Folha de S. Paulo
Teto caído soterra Guedes, Moro foi acusado
de negocista e Bolsolão revive velha política
O liberalismo de Paulo Guedes sempre foi
caricatura. Na noite de quarta-feira, essa fantasia grotesca estrebuchava sob as ruínas
do teto de gastos, a grande obra da coalizão liberal que depôs Dilma
Rousseff. Na mesma noite, Jair Bolsonaro dizia à Polícia Federal que Sérgio
Moro é um tipo negocista, que troca um pedido presidencial por uma nomeação
para o Supremo.
No Congresso, a derrubada do teto era
conduzida pelo centrão, com auxílio de ministros, com votos sendo cabalados por
meio da promessa de emendas parlamentares. A "velha política"

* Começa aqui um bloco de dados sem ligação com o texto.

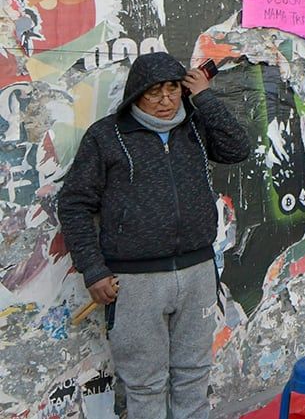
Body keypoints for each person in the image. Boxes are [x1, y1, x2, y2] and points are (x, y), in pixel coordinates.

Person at [57, 52, 251, 419]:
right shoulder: (107, 135)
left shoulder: (194, 125)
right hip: (134, 282)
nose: (165, 101)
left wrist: (204, 97)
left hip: (197, 272)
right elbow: (74, 204)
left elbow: (238, 148)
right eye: (153, 93)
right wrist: (93, 270)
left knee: (194, 376)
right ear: (135, 95)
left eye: (173, 89)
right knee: (145, 385)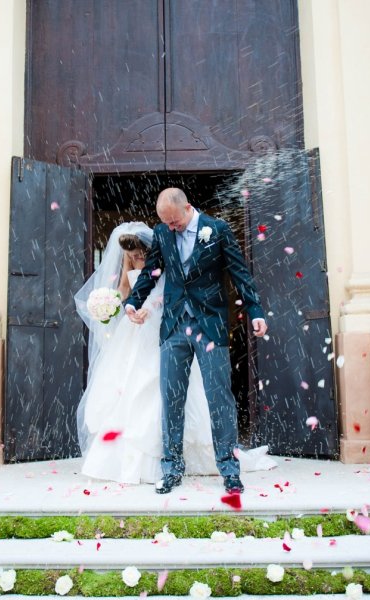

sapateava e pedalava sobre a "responsabilidade fiscal" agonizante.
O centrão marombado pelo bolsonarismo contribuiu para o enterro da Lava Jato e ajuda Bolsonaro a rasgar os trapos da sua fantasia liberal, lavajatismo e liberalismo que serviram de desculpa para elites várias subirem na barca do inferno (em última instância, os motivos eram mesmo o antipetismo, a recusa de pagar mais impostos e a acomodação habitual com a incivilidade).
De certo modo, foi uma noite de glória para
o capitão das "fake news" e outras patranhas. As maiores promessas da
campanha de 2018 brilhavam como mentiras peladas no palco da farsa
bolsonarista.
Coadjuvante menor, lá também estava o PSDB,
que fazia o papel de cuspir na "responsabilidade
fiscal" enquanto Bolsonaro, Guedes e o centrão esfaqueavam
esse unicórnio do liberalismo fantástico brasileiro. Faz um quarto de século, o
PSDB foi um partido de quadros da elite. Em 2014-15, deu o pontapé inicial em
Dilma Rousseff —vinha com uma conversa moralizante a fim de abafar o que era de
fato a raiva de perder tanta eleição. Agora, é uma espécie de PP do centro-sul
do Brasil. Não ficou nada no lugar. Por mal falar nisso, seu compadre, o DEM,
ex-PFL, um dia Arena, volta às origens como ajudante de ordens da extrema
direita, a tal União Brasil.
As mudanças mais relevantes para que o país
venha a ter uma economia de
mercado funcional eram conversa mole do bolsonarismo e da
maioria das corporações empresariais que o apoiaram. Sem também reforma
tributária e abertura comercial não haverá concorrência e aumento bastante de
produtividade, outro nome de crescimento econômico. Mas a pimenta da reforma é
boa nos olhos dos outros, não na fuça do capitalismo de compadres e de favor. A
zorra macroeconômica acaba com o resto de perspectiva de aumento de renda. O
liberalismo à brasileira ataca outra vez.
Esse vexame sórdido faz lembrar de Jânio
Quadros e de Fernando Collor, outras Mulas de Troia em que a direita chegou ao
poder. Sim, eram outros Brasis, mas esses tipos surfaram também o mesmo
moralismo santarrão e autoritário que ajudou a levar Bolsonaro ao poder.
A direita pode dizer que preferia um Carlos
Lacerda ou, vá lá, um Geraldo Alckmin. Na prática e na hipótese mais
benevolente, não faz mais do que aderir a picaretagens como a vassoura janista,
o caçador de marajás ou o capitão da reação, quando não os financia ou
propagandeia com gosto.
As consequências de Bolsonaro são piores.
Além de normalizar o autoritarismo, o reacionarismo, a cafajestagem e a
tolerância a crimes de responsabilidade, soltou a cordinha do partido militar,
agora também fisiológico, e o fantasma da religião como assunto de Estado, que
mal e muito mal estavam presos na casinha.
A fraude imensa ficou muito evidente
no espetáculo de
desnudamento de mentiras desta semana, mas não se trata de um
show pontual em uma noite escura da alma deste país. No Brasil, é uma história
muito velha que o liberalismo realmente existente, o liberex, encarne na
prática em monstruosidades. Aconteceu de novo.